▶ [WHAT TO DO]:
Reproduce the ContrailMetadataCheck alert text below word for word, between "Raise condition" and "metadata is configured.", inclusive.
──────── TEXT SECTION
ContrailMetadataCheck

Available starting from the 2019.2.3 maintenance update

Severity

Critical

Summary

The OpenContrail metadata on the {{ $labels.host }} node is unavailable for 15 minutes.

Raise condition

min(exec_contrail_instance_metadata_present) by (host) == 0

Description

Raises when the curl 127.0.0.1:8085/Snh_LinkLocalServiceInfo | grep -c 169.254.169.254 HTTP query returns 0, indicating that the OpenContrail metadata service is unavailable on the affected node.

Troubleshooting

  1. Log in to the OpenContrail web UI using the credentials from /etc/contrail/contrail-webui-userauth.js on the network nodes.

  2. Navigate to Configure > Infrastructure > Link local services and verify that metadata is configured.

  3. Inspect the Telegraf logs using journalctl -u telegraf.
────────────────
──────── THE DATA
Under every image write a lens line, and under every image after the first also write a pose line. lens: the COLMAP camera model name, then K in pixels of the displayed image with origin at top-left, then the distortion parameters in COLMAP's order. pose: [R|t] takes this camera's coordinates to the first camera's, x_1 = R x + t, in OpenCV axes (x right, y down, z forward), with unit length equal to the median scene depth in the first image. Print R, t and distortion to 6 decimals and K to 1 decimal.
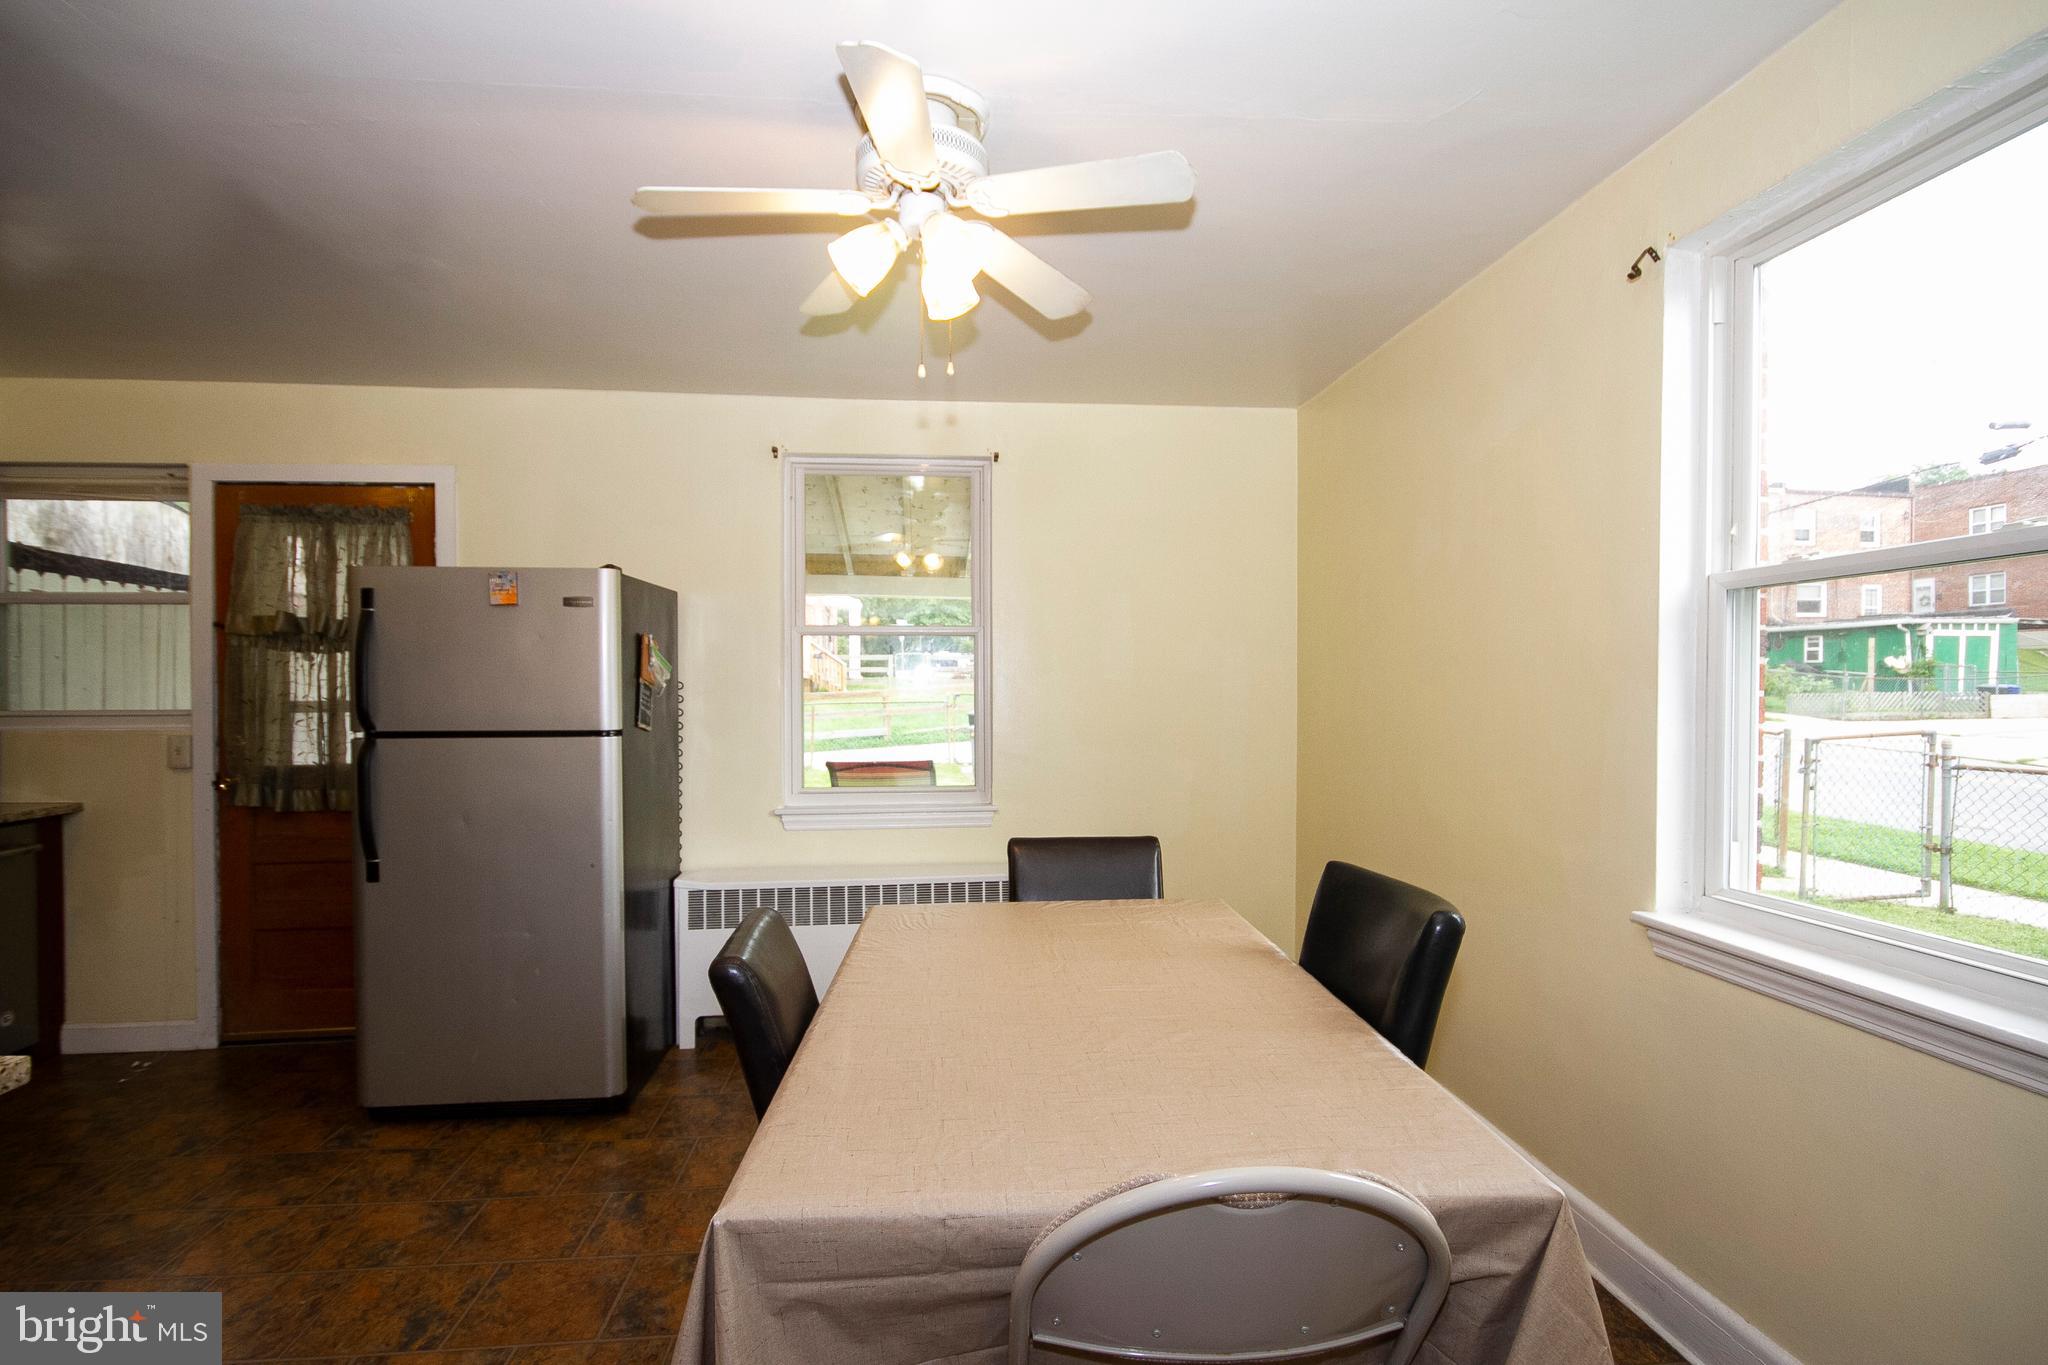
lens RADIAL K [[1003.6, 0, 1057.4], [0, 1003.6, 703.5], [0, 0, 1]] dist [-0.005528, -0.002980]
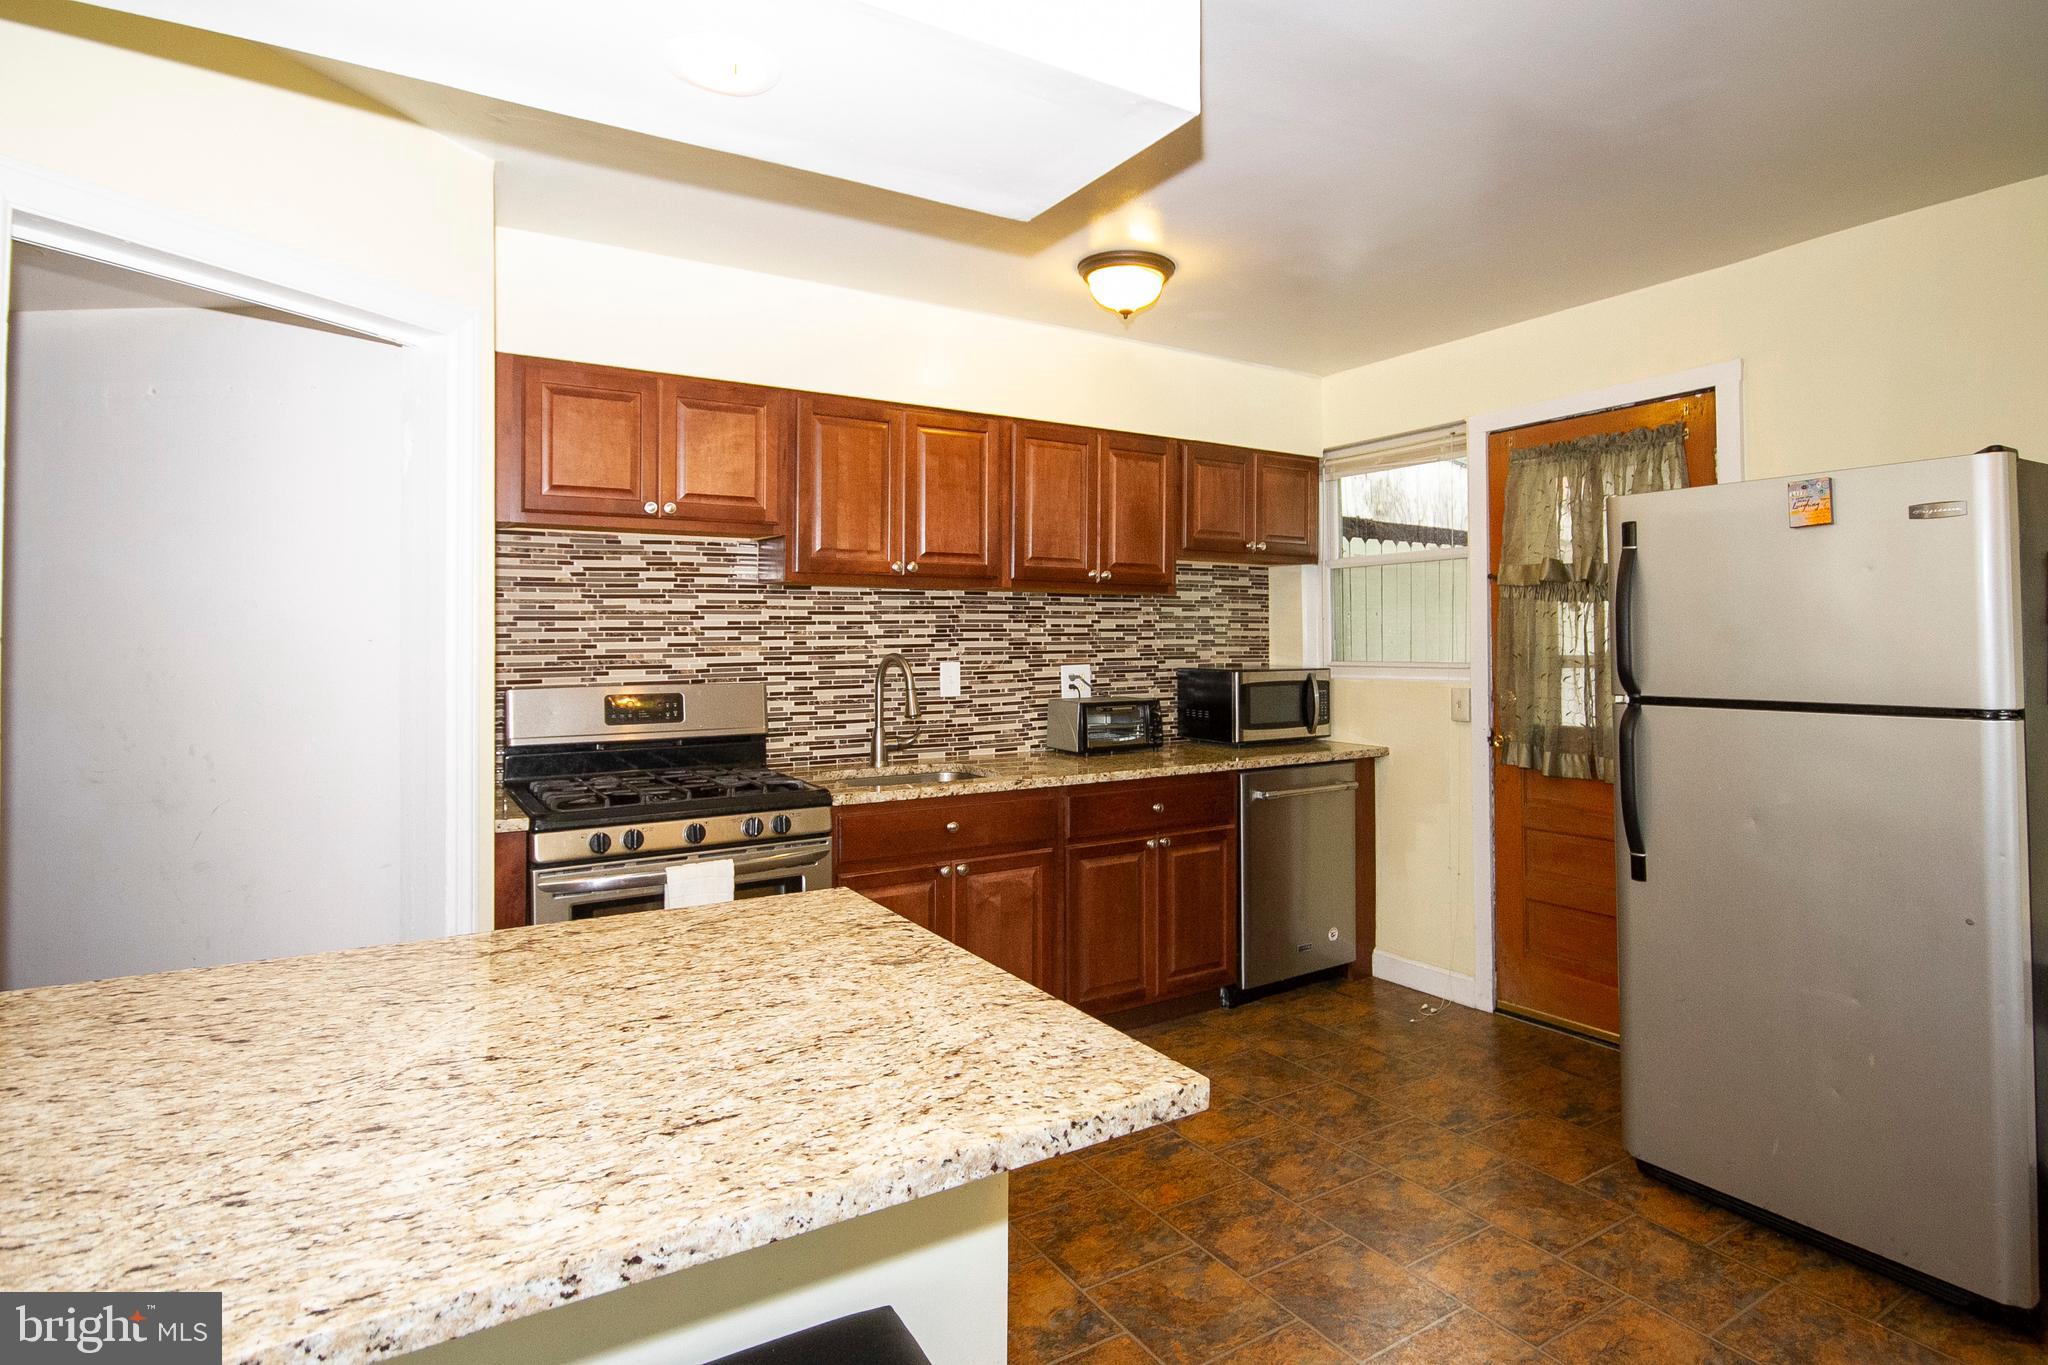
lens RADIAL K [[1080.9, 0, 1010.9], [0, 1080.9, 613.9], [0, 0, 1]] dist [-0.003626, 0.004525]
pose [[0.413311, -0.024507, -0.910260, -0.071808], [-0.008516, 0.999490, -0.030776, -0.005903], [0.910550, 0.020472, 0.412891, 0.133634]]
────────────────
▶ [PROBLEM SOLUTION]:
Raise condition

min(exec_contrail_instance_metadata_present) by (host) == 0

Description

Raises when the curl 127.0.0.1:8085/Snh_LinkLocalServiceInfo | grep -c 169.254.169.254 HTTP query returns 0, indicating that the OpenContrail metadata service is unavailable on the affected node.

Troubleshooting

  1. Log in to the OpenContrail web UI using the credentials from /etc/contrail/contrail-webui-userauth.js on the network nodes.

  2. Navigate to Configure > Infrastructure > Link local services and verify that metadata is configured.